Wednesday, January 02, 2008
I have spent a lot of time lately thinking about the purpose of this blog. I started it as way to keep my friends and family informed as I headed off to Uganda in the fall of 2006. I kept it going after my return because I was still processing photos, establishing Change the Truth, as well as exploring the magnitude of the trip and how it had affected me. Posts about the orphans in Africa sometimes transitioned into musings about life as a mother of a high school senior and as a photographer making pictures on road trips across Kansas and Missouri, etc. I figured I’d quit blogging when I had nothing else to talk about or no new photos to share, but then those musings turned to focusing on preparations for a second trip to Uganda, the trip itself and well… here I am, posting about my family’s vacation in Florida and wondering if it’s time to close up shop. After all, how long can I expect people to maintain even a modicum of interest in what I am doing or thinking or saying or shooting?
My daughter recently suggested that most people who journal or keep diaries do so with the secret wish that someone will eventually read them.
If this is true, then the explosive popularity of blogging makes a lot of sense. No secret wish is involved, though, and certainly there is no time lapse before readers get a peek; the words and sentiments zoom onto the cyber highway full speed ahead – and everyone can see them immediately with only a couple of clicks.
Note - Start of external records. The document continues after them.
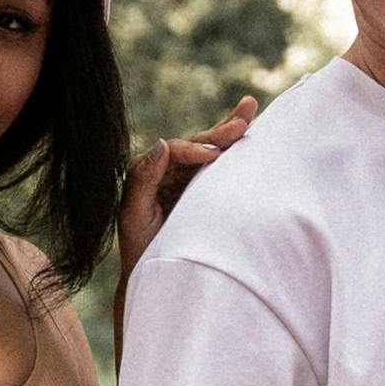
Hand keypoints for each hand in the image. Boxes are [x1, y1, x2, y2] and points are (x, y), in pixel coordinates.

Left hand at [116, 94, 259, 300]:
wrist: (153, 277)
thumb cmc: (141, 251)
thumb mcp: (134, 216)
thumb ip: (143, 180)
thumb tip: (161, 144)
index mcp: (147, 172)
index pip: (173, 151)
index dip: (192, 150)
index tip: (212, 155)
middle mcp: (166, 170)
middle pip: (195, 144)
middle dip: (219, 131)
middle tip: (244, 116)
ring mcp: (185, 178)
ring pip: (210, 150)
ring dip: (230, 131)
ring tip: (249, 108)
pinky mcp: (201, 189)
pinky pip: (219, 166)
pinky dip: (233, 149)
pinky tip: (247, 130)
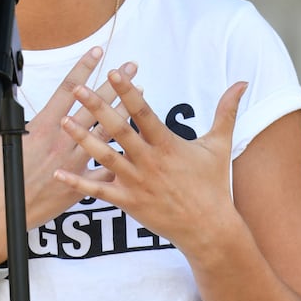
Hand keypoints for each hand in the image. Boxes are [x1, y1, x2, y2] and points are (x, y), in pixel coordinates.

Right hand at [0, 45, 125, 264]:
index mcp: (42, 126)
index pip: (67, 89)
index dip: (84, 68)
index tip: (98, 53)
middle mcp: (62, 141)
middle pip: (95, 106)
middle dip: (115, 84)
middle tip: (132, 67)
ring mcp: (73, 164)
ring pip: (106, 133)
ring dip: (124, 113)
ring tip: (141, 96)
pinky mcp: (78, 186)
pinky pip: (105, 172)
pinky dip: (122, 161)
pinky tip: (139, 148)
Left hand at [55, 66, 248, 252]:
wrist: (209, 229)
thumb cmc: (213, 185)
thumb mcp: (219, 145)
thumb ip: (226, 111)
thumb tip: (242, 83)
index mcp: (168, 144)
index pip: (144, 112)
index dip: (128, 92)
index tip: (113, 72)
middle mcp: (149, 161)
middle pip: (118, 130)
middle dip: (97, 107)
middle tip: (78, 88)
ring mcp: (137, 182)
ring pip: (104, 156)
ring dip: (82, 138)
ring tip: (62, 121)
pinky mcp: (128, 202)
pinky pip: (98, 191)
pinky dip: (77, 182)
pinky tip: (58, 172)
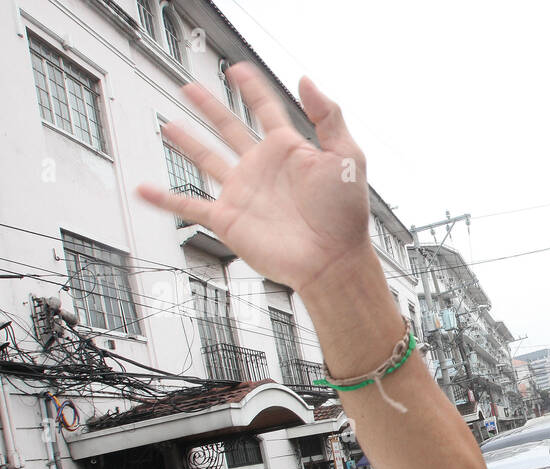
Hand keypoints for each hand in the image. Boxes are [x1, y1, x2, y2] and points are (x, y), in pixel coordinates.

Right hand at [137, 64, 373, 300]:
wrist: (332, 260)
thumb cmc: (345, 216)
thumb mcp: (347, 155)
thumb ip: (327, 115)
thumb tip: (306, 80)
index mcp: (289, 150)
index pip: (266, 109)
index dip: (253, 88)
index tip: (239, 69)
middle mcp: (263, 169)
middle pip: (229, 127)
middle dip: (211, 107)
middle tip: (191, 87)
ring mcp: (243, 193)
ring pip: (207, 159)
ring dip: (187, 142)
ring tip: (169, 125)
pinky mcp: (228, 219)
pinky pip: (189, 205)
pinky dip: (164, 199)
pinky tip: (145, 190)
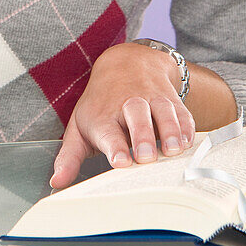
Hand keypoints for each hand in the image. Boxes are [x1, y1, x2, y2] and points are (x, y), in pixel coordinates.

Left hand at [50, 41, 196, 188]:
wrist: (126, 63)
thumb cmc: (101, 105)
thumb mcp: (79, 126)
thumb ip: (69, 156)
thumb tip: (57, 182)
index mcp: (102, 116)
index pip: (108, 131)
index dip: (114, 146)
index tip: (120, 161)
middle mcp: (128, 103)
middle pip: (136, 117)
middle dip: (142, 136)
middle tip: (146, 157)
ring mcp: (152, 98)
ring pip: (163, 111)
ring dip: (170, 130)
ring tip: (173, 150)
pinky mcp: (171, 98)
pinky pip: (182, 111)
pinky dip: (187, 127)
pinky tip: (188, 142)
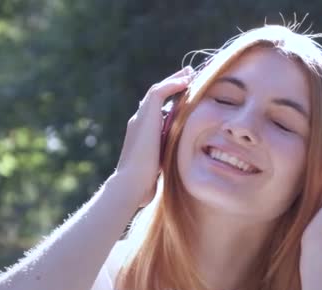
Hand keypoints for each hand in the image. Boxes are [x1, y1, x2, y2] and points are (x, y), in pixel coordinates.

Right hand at [114, 66, 193, 206]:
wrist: (132, 182)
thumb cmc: (143, 183)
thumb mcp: (158, 166)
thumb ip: (164, 160)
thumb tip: (173, 168)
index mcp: (140, 133)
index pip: (155, 111)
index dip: (169, 101)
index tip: (184, 96)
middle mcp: (138, 122)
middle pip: (155, 96)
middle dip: (171, 85)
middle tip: (188, 76)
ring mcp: (140, 118)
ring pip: (156, 90)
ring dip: (173, 80)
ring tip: (189, 74)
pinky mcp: (145, 116)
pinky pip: (158, 92)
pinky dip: (172, 85)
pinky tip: (186, 81)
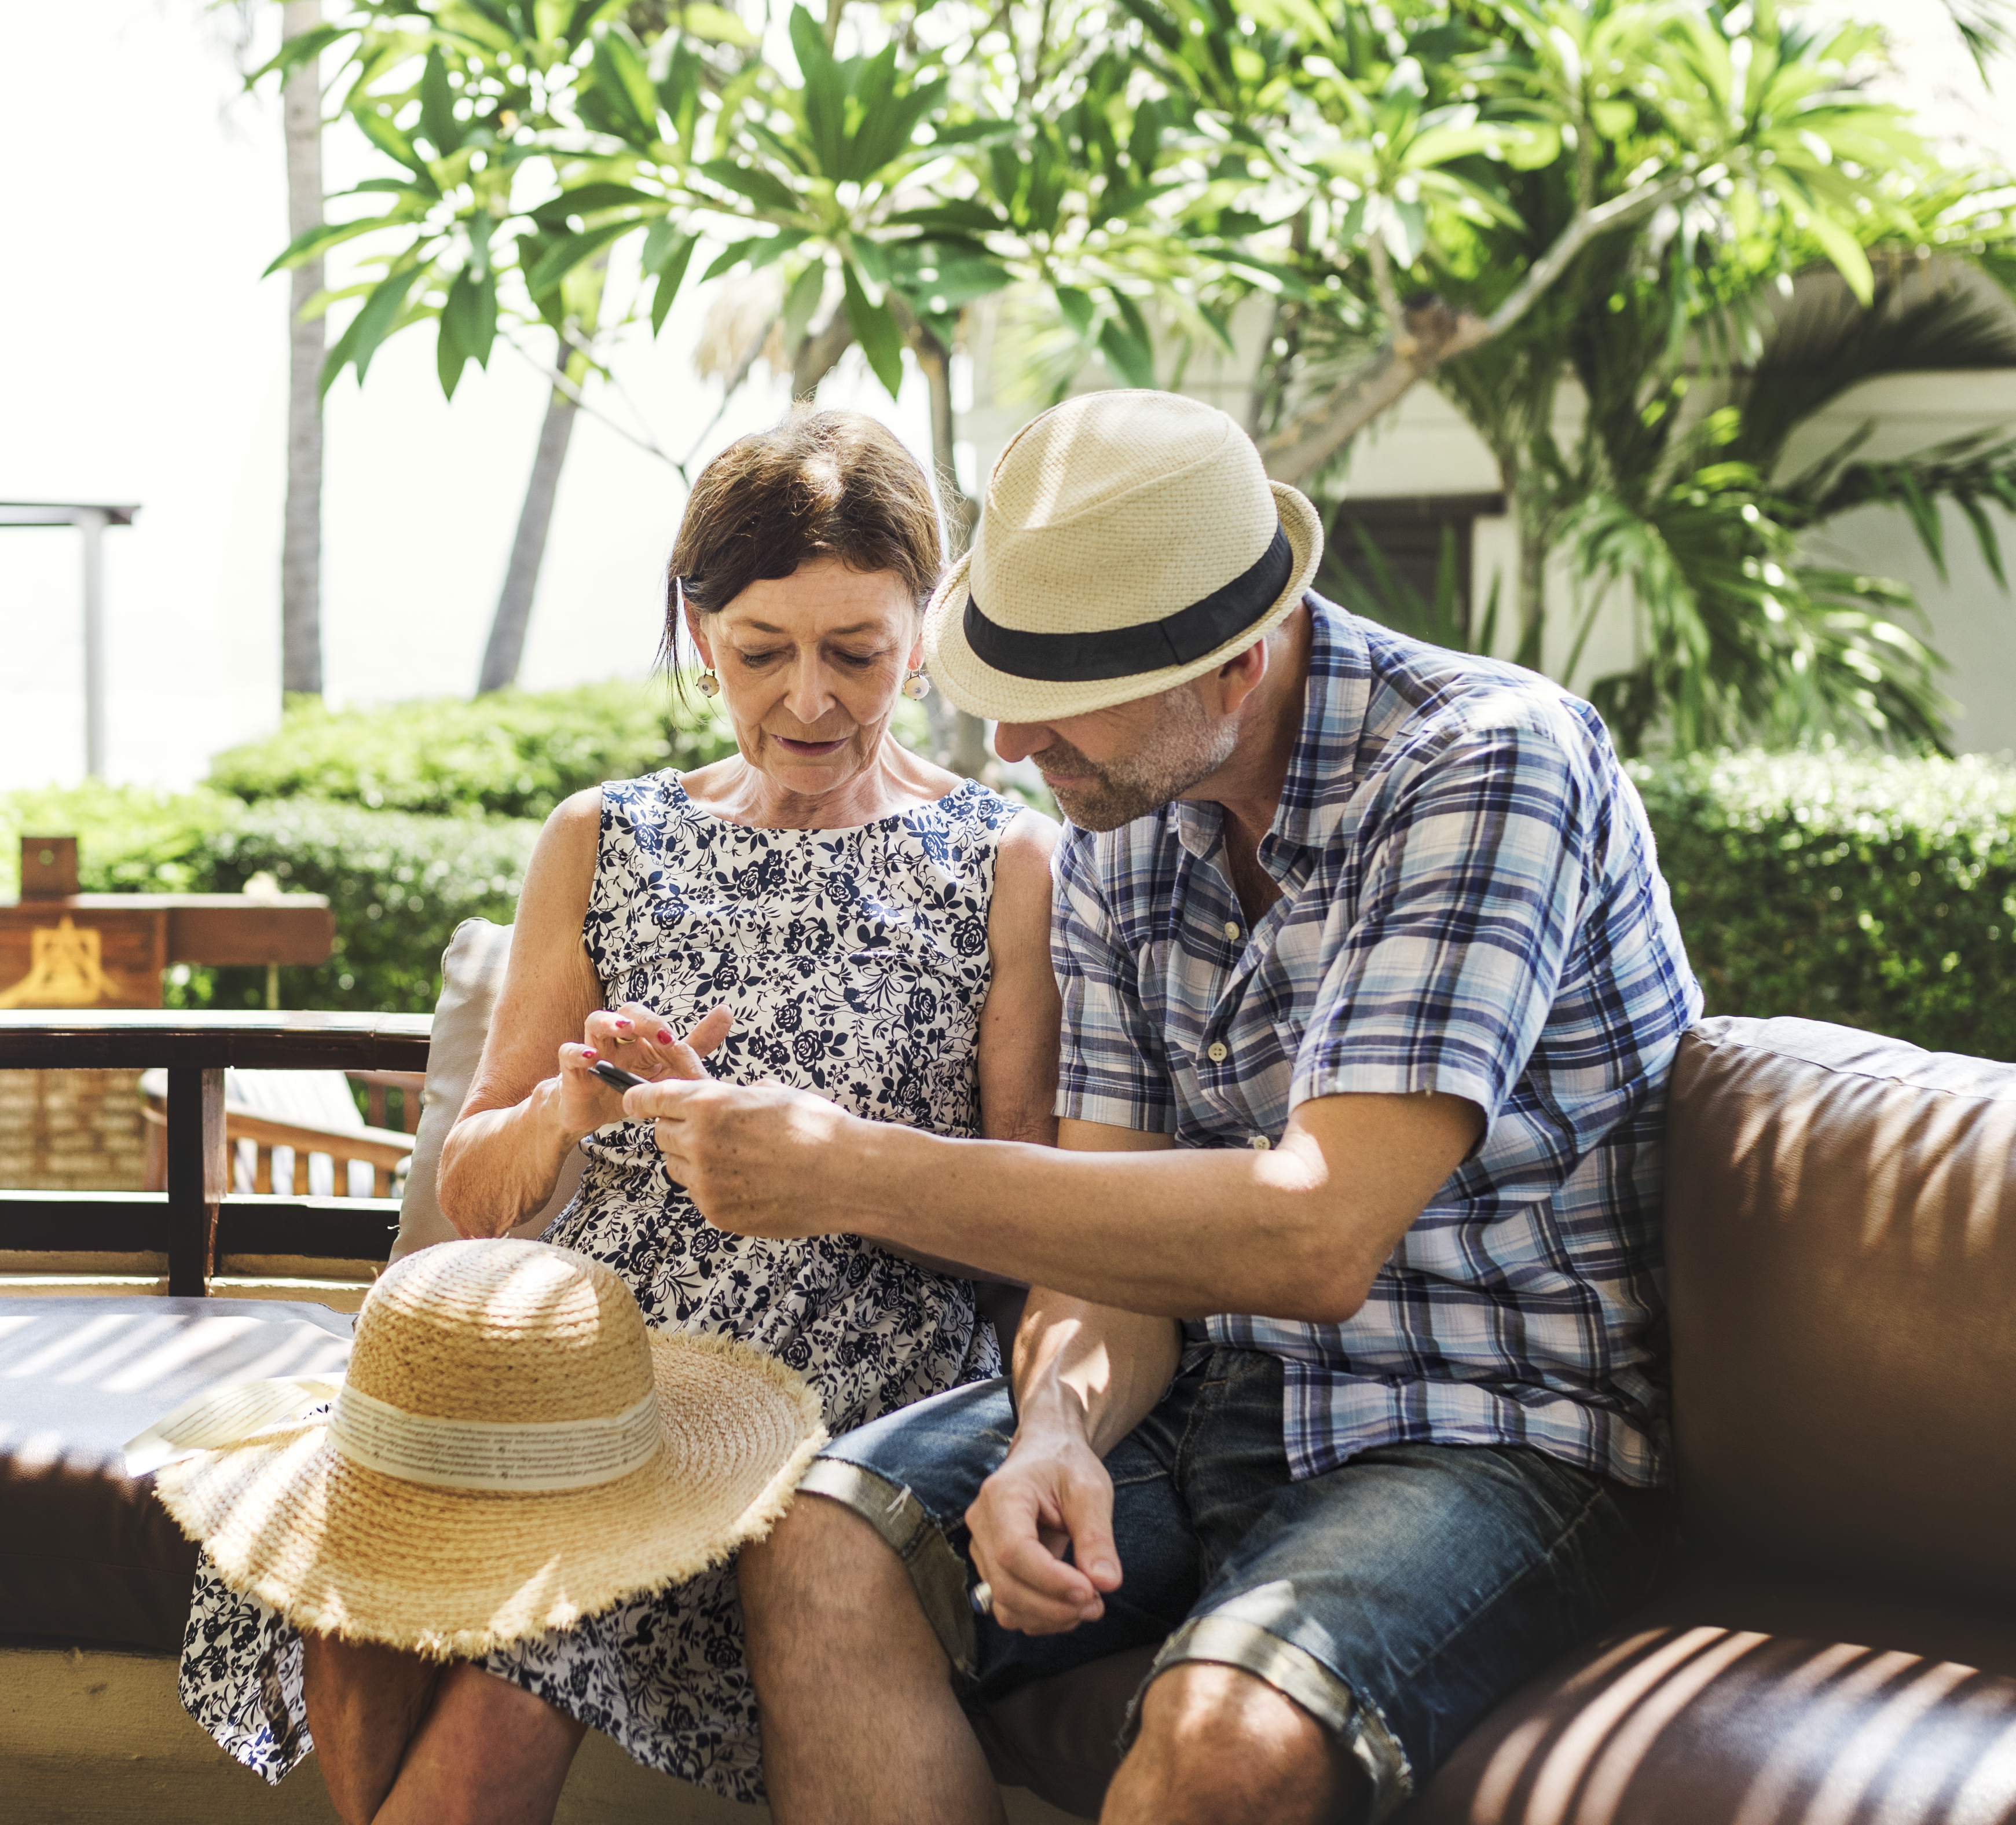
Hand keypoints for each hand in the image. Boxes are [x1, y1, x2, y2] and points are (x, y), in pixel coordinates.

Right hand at [552, 1003, 731, 1141]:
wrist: (589, 1113)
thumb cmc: (629, 1085)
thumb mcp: (666, 1070)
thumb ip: (695, 1044)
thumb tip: (727, 1012)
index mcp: (640, 1038)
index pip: (652, 1021)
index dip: (663, 1027)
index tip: (675, 1042)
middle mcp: (618, 1038)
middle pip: (627, 1010)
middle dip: (643, 1018)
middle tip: (659, 1035)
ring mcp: (593, 1051)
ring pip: (595, 1022)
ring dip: (610, 1022)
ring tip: (624, 1028)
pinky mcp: (572, 1071)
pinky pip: (567, 1054)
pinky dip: (576, 1052)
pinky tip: (590, 1057)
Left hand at [619, 1076, 855, 1235]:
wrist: (848, 1176)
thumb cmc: (817, 1127)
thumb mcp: (772, 1093)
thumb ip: (734, 1094)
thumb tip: (726, 1095)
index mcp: (709, 1103)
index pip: (649, 1099)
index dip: (640, 1099)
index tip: (635, 1101)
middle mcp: (698, 1142)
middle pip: (661, 1135)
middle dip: (678, 1129)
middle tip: (710, 1130)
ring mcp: (706, 1182)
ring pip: (677, 1168)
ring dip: (694, 1160)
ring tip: (737, 1158)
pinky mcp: (717, 1212)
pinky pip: (699, 1195)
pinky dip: (714, 1187)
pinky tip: (750, 1182)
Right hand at [963, 1423, 1122, 1633]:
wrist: (1046, 1453)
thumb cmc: (1065, 1465)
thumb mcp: (1090, 1490)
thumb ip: (1097, 1536)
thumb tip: (1107, 1583)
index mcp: (1002, 1495)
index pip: (1014, 1551)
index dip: (1050, 1580)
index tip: (1090, 1592)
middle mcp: (982, 1524)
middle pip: (1006, 1585)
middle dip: (1054, 1607)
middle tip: (1098, 1604)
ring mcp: (982, 1548)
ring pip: (1005, 1604)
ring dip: (1048, 1618)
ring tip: (1089, 1606)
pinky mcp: (992, 1567)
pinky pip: (1009, 1606)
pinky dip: (1040, 1617)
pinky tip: (1069, 1606)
Someone else, an extremely well read woman who happens to be a terrific writer with a gentle, sensitive soul, wrote me recently in response to a question I asked her about the possibility of getting too personal on the blog. (I know her only through the wonders of blogging and email; I’ve been fortunate to “meet” many amazing people this way – a benefit I hadn’t even imagined when I first started this process.) Her letter was kind and reassuring. She said, “One aspect of your writing that has impressed me is that you have tackled some of the darker issues in a way that casts light upon them. Your writing has never slipped into the morose. You have celebrated life even in the face of death. The writing about your mom's illness and death, pieces about concentration camps and survivors, the pieces about the situation in Uganda, and the entries about cancer survivors. You presented those with (this phrase is overdone but is appropriate here) grace and dignity. You informed and taught while -- casting the light -- while enlightening the reader. You have brought us all into the kinds of real-life, real-death crises that people face. Part of the realization is that, ‘We are not alone.’ A comment stuck with me from C.S. Lewis. He was asked, ‘Why do we read?’ ‘We read to learn that we are not alone.’ You have shown peoples of all colors and religions and, more, shown that what makes us alike is far greater than what makes us different. Our hearts all beat the same. Our hands all join together. What makes us alive is each other.”
At the risk of scaring away (or boring) some readers, I am giving myself permission to delve into something more personal than usual. I don’t want to turn this blog into anything other than it currently is – a collection of thoughts and photographs and a tool for keeping everyone up to date on the children we are helping in Uganda. I will continue to write about photography, my family, next year’s medical mission to Uganda and whatever else pops into my life. But I also now intend to occasionally write about the breast cancer with which I have been recently diagnosed, because it definitely pulsates just beneath the surface of everything I do or think about these days. If I avoid it much longer on the blog, it will feel as if I am being less than honest.
I am not aiming for any sympathy or pity. This is just another experience in my life, and I obviously (for good or bad) enjoy sharing my experiences with people who genuinely seem interested in how things affect me, my way of thinking and the photographs that I subsequently make.
Fortunately, what I have - ductal carcinoma in situ - is considered a very early stage of cancer (some even define DCIS as a “pre-cancer”); it is non-invasive and highly treatable, so the prognosis is a good one. They say (those smart “they” people, whoever they are) that if you are going to get breast cancer, this is the one you want to get.
Making my way to the other side of being “well” is likely, in my particular case, to involve some challenging stuff. I will probably share some of that with you, my kind and loyal readers. You have, in a sense, become a circle of support for me over the past 15 months. Perhaps some of you have gone through a similar health experience; hearing from you would be really nice.
So, maybe that is ultimately why I have kept this blog going: sharing – and the knowledge that… we are not alone.